● Activity: Your answer should consist of each line below that contains the string "wrist".

(Dataset entries)
● ● ● ● ●

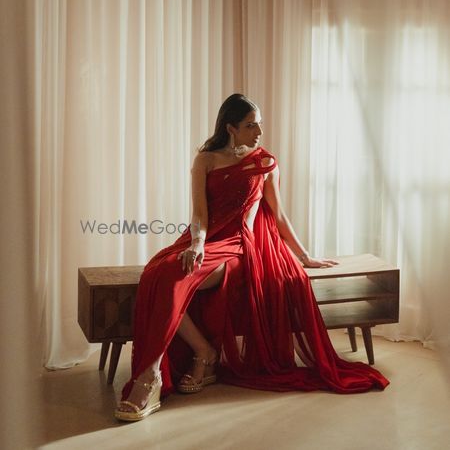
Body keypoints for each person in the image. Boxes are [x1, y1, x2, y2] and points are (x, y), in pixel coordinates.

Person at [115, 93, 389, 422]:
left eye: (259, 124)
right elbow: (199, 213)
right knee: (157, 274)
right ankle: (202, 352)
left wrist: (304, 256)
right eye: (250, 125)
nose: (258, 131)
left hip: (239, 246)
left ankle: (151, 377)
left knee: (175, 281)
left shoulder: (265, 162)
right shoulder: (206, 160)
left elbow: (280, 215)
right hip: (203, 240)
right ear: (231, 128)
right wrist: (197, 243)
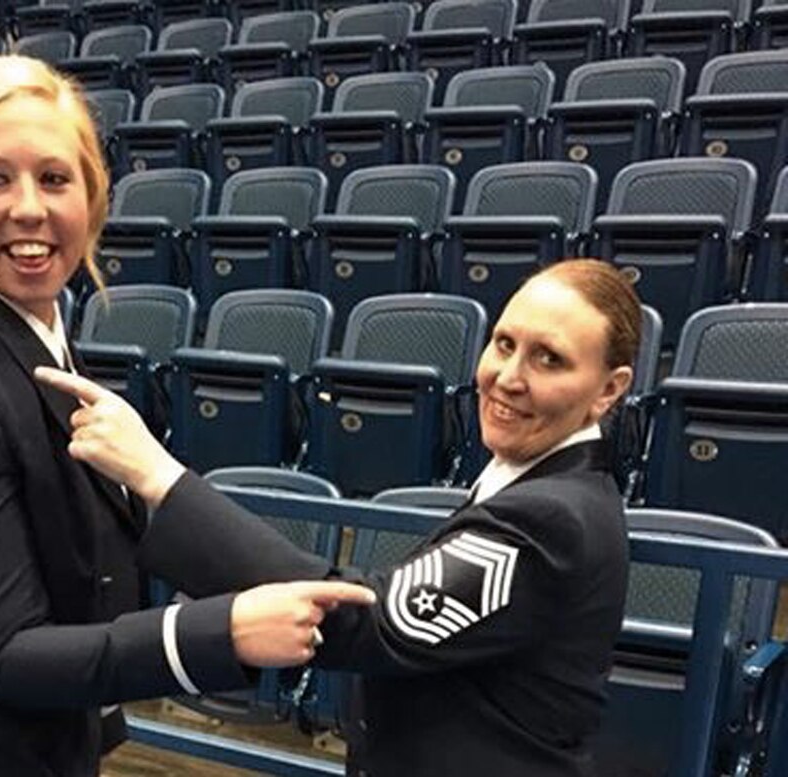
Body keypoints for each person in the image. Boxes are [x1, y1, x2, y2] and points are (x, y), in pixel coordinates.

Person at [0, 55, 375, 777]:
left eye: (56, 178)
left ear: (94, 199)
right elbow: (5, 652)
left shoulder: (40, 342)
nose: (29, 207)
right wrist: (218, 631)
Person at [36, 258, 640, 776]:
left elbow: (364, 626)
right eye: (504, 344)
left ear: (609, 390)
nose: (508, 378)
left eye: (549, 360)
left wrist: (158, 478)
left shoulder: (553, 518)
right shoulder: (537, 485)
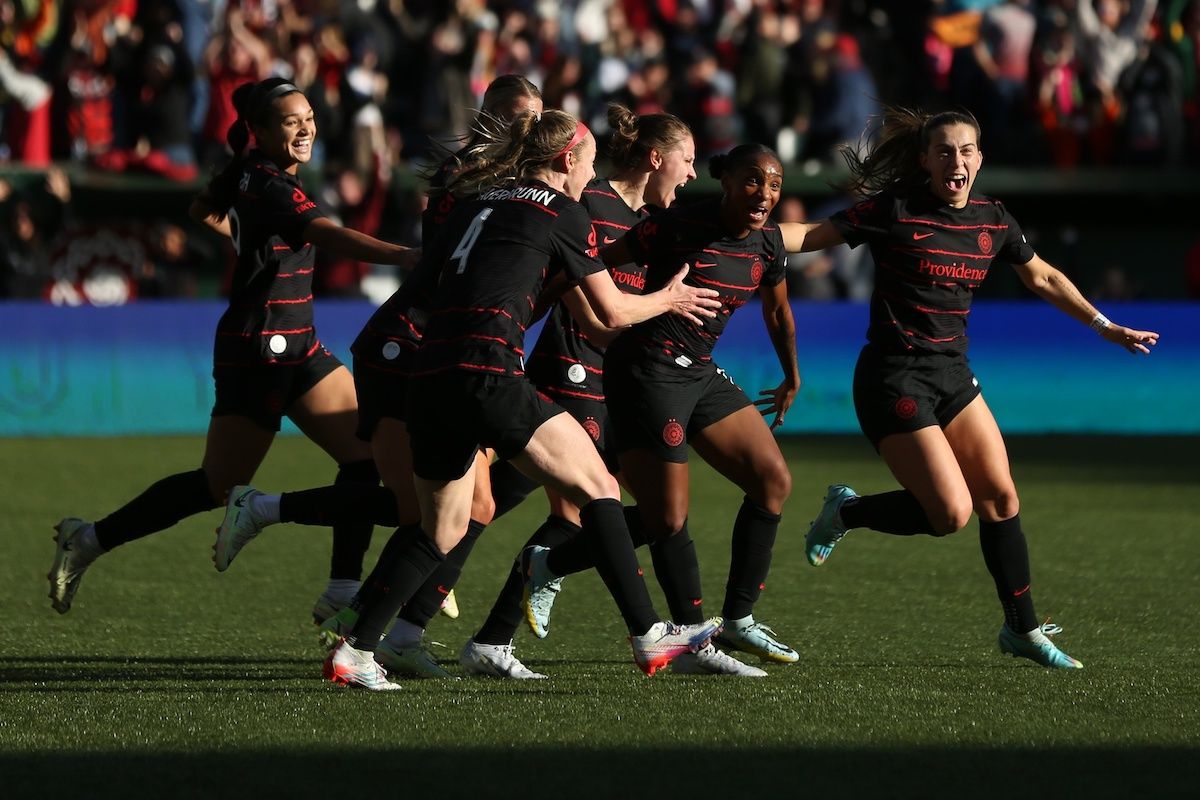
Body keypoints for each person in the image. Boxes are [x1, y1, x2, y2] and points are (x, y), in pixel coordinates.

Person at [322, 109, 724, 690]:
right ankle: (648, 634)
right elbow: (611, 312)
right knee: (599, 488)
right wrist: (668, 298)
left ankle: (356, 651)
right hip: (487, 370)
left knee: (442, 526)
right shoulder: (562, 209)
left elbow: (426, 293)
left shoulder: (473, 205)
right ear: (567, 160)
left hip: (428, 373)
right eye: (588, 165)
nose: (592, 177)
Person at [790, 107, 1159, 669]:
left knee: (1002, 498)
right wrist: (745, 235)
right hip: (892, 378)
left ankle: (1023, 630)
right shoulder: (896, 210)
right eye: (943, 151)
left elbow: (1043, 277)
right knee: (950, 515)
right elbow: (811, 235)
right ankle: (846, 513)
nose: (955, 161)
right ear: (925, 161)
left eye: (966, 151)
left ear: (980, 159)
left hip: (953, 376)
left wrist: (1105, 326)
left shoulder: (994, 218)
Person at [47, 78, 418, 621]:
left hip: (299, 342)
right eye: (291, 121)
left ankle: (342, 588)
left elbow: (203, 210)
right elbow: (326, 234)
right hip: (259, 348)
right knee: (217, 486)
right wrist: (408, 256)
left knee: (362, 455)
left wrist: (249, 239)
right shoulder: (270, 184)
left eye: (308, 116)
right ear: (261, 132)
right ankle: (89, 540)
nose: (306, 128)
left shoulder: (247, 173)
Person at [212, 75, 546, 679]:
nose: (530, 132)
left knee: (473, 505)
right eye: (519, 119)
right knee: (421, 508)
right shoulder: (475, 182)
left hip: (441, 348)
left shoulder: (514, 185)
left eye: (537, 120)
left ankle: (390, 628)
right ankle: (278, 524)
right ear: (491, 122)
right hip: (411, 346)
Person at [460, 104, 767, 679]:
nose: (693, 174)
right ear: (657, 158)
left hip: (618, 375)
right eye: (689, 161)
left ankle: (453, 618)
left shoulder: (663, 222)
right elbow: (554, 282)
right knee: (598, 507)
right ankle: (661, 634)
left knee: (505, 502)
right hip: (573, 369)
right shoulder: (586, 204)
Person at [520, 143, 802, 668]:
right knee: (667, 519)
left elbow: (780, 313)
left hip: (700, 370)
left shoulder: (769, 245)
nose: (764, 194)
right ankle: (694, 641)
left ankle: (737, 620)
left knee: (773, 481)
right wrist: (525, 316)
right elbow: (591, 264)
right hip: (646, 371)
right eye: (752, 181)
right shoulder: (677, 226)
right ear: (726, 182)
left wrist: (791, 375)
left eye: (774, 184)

● ● ● ● ●

● Solution to the problem:
left wrist: (304, 256)
right wrist: (197, 243)
right wrist: (218, 631)
left wrist: (158, 478)
right wrist: (668, 298)
right wrist: (745, 235)
left wrist: (1105, 326)
right wrist: (408, 256)
left wrist: (249, 239)
right wrist: (525, 316)
left wrist: (791, 375)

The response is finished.